The famous quote by William Gibson says that “the future is already present; it’s just not evenly distributed.” The same is true about the experience of the pandemic, as demonstrated by the CBOS study carried at the end of April.

It can be assumed that most readers have experienced working from home in recent months. A large part probably still works that way. That is why it seems to us that the majority of Poles have experienced the disadvantages associated with it – blurring the boundaries of work/free time, limited social contacts, long hours in “meetings” in front of a screen. Therefore, we assume that we have similar experiences, ills and expectations. However, when we look at the data, it shows that across the country, only 21% of respondents work remotely. At the same time, in cities with a population of 500,000 +, as much as 40%, and, e.g. in towns of 20-100,000 – only 9%. The differences also apply to the type of places in which the subjects work. Remote work is declared by 38% of employees of state and public institutions and 24% of employees of the private sector.

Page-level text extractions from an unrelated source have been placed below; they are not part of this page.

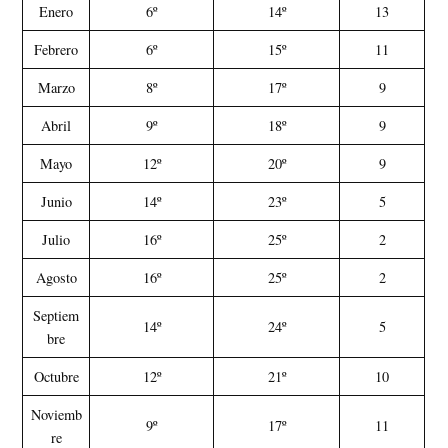
Enero
6º
14º
13
Febrero
6º
15º
11
Marzo
8º
17º
9
Abril
9º
18º
9
Mayo
12º
20º
9
Junio
14º
23º
5
Julio
16º
25º
2
Agosto
16º
25º
2
Septiem
14º
24º
5
bre
Octubre
12º
21º
10
Noviemb
9º
17º
11
re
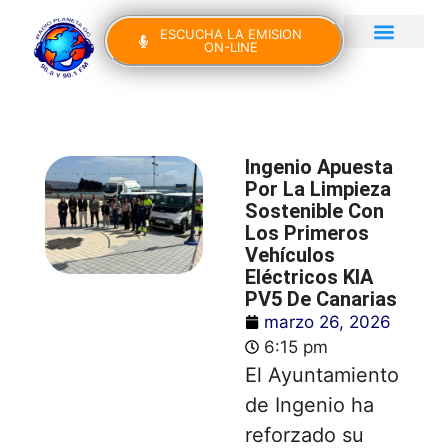
ESCUCHA LA EMISION
ON-LINE
Gran Canaria Noticias
Yo Canto IV Edición
Ingenio Apuesta
Por La Limpieza
Sostenible Con
Los Primeros
Vehículos
Eléctricos KIA
PV5 De Canarias
marzo 26, 2026
6:15 pm
El Ayuntamiento
de
Ingenio
ha
reforzado su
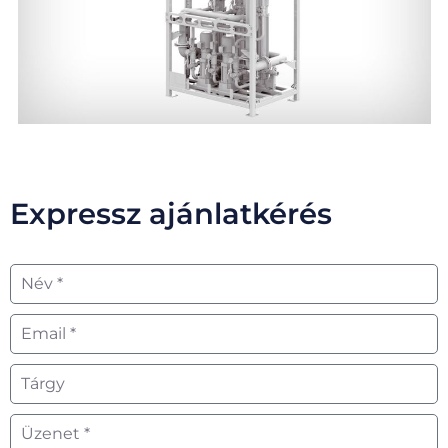
Expressz ajánlatkérés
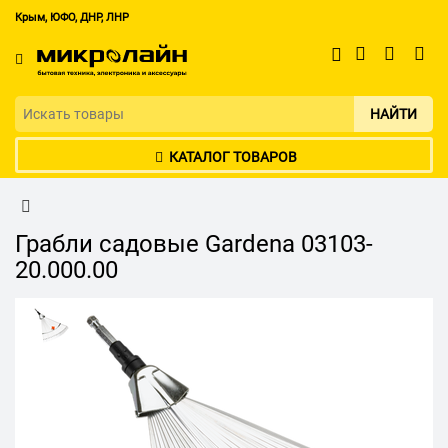
Крым, ЮФО, ДНР, ЛНР
НАЙТИ
КАТАЛОГ ТОВАРОВ
Грабли садовые Gardena 03103-
20.000.00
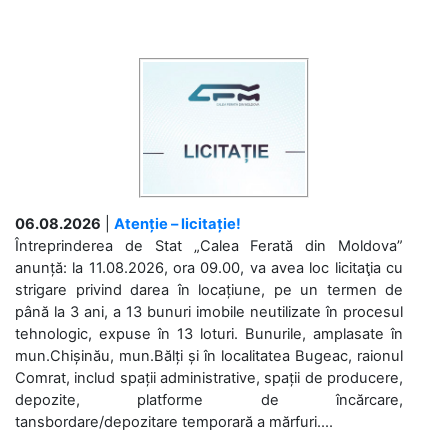
06.08.2026
|
Atenție – licitație!
Întreprinderea de Stat „Calea Ferată din Moldova”
anunță: la 11.08.2026, ora 09.00, va avea loc licitaţia cu
strigare privind darea în locațiune, pe un termen de
până la 3 ani, a 13 bunuri imobile neutilizate în procesul
tehnologic, expuse în 13 loturi. Bunurile, amplasate în
mun.Chișinău, mun.Bălți și în localitatea Bugeac, raionul
Comrat, includ spații administrative, spații de producere,
depozite, platforme de încărcare,
tansbordare/depozitare temporară a mărfuri....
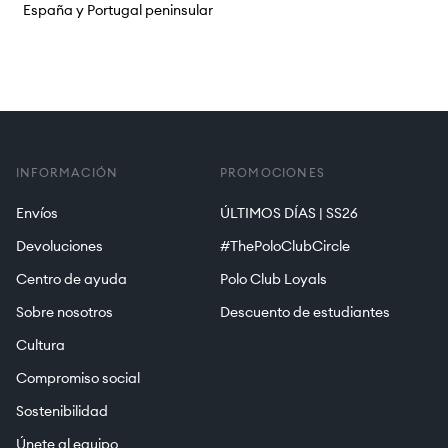
España y Portugal peninsular
INFORMACIÓN
PROMOCIONES
Envíos
ÚLTIMOS DÍAS | SS26
Devoluciones
#ThePoloClubCircle
Centro de ayuda
Polo Club Loyals
Sobre nosotros
Descuento de estudiantes
Cultura
Compromiso social
Sostenibilidad
Únete al equipo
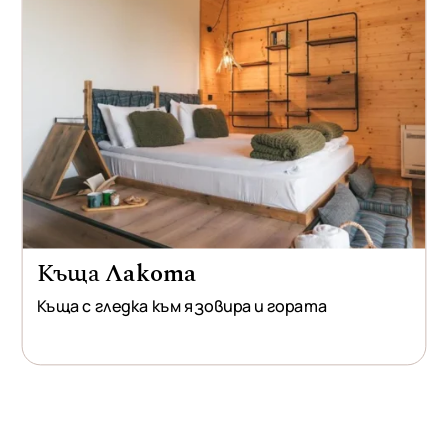
Къща
Лакота
Къща с гледка към язовира и гората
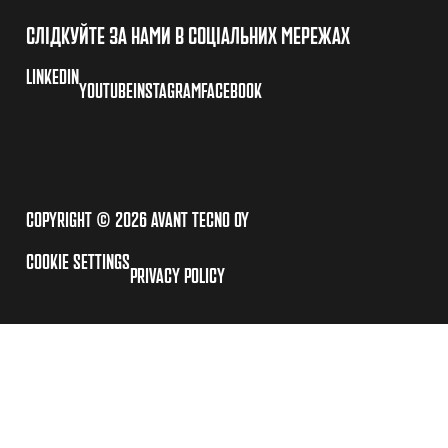
СЛІДКУЙТЕ ЗА НАМИ В СОЦІАЛЬНИХ МЕРЕЖАХ
LINKEDIN
YOUTUBE
INSTAGRAM
FACEBOOK
COPYRIGHT © 2026 AVANT TECNO OY
COOKIE SETTINGS
PRIVACY POLICY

The same applies to the experience of job loss. On a national scale, 25% of respondents declare that they or somebody in their household have lost their job. This situation has hit hardest self-employed workers (54%), to a lesser extent, unskilled workers (34%), and to even lower extent technicians and middle-level staff (19%). The differences are also visible if we consider the income. The differences are also apparent if we consider the income criterion. 38% of people with incomes up to PLN 1,000 per person were affected by job loss, and 22% earned PLN 3,000 or more. The differences are visible in virtually every dimension studied: the percentage of people with reduced working hours (31% of those earning 1500-1999, below 20% of those representing the highest and lowest ends of the scale of earnings), caring for children at home, or reduced income.

The illusion that a pandemic means precisely the same experience for everyone is just that: an illusion. Therefore, when preparing communication or considering changes related to the pandemic, it is a good idea to find out what our audience has experienced. Only this way will we be able to understand their insights and needs and offer them a solution that will address them.